In the listing, find every line that has the string "quality" and copy it.

===============

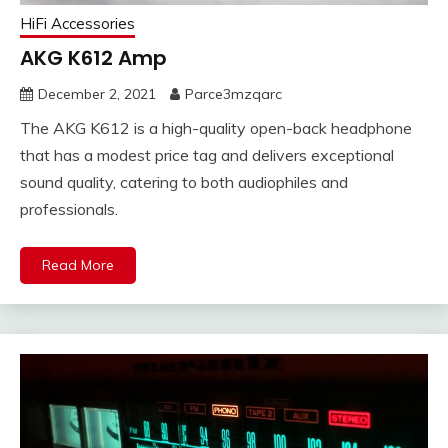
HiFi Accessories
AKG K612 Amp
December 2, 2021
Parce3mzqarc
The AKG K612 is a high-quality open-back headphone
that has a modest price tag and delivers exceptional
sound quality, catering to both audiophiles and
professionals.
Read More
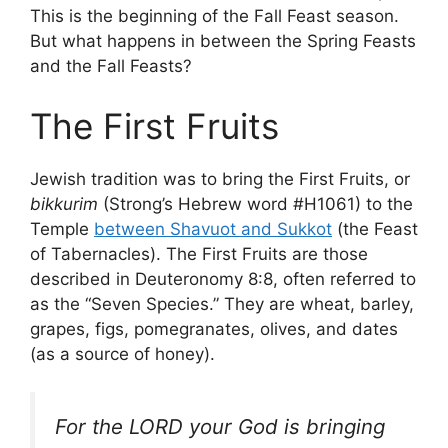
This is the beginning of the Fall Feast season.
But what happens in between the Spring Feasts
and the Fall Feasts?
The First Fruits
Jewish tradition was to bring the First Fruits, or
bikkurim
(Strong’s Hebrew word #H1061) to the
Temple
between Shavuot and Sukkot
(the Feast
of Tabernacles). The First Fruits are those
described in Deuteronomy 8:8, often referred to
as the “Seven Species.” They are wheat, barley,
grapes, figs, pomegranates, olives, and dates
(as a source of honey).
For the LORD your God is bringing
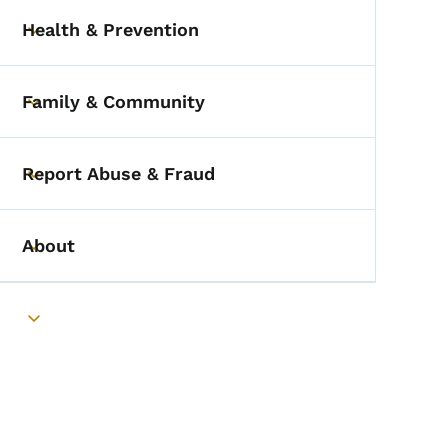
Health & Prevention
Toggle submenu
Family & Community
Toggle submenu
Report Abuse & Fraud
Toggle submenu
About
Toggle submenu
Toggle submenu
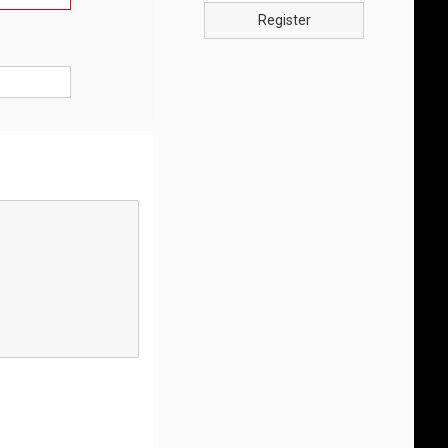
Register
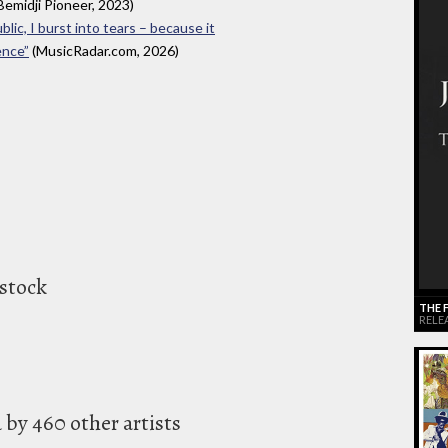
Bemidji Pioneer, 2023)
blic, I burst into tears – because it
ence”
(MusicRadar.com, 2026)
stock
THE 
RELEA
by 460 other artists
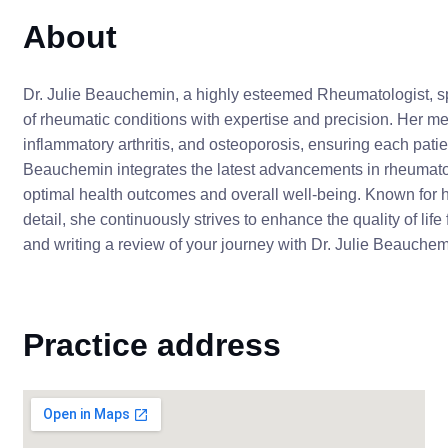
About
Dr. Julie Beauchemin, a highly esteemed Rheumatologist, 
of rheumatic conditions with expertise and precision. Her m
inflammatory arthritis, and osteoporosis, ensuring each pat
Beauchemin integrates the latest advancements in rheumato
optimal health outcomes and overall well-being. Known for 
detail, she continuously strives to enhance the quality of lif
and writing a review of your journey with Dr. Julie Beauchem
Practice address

===============

The completed task:
The AKG K612 is a high-quality open-back headphone
sound quality, catering to both audiophiles and
detail, she continuously strives to enhance the quality of lif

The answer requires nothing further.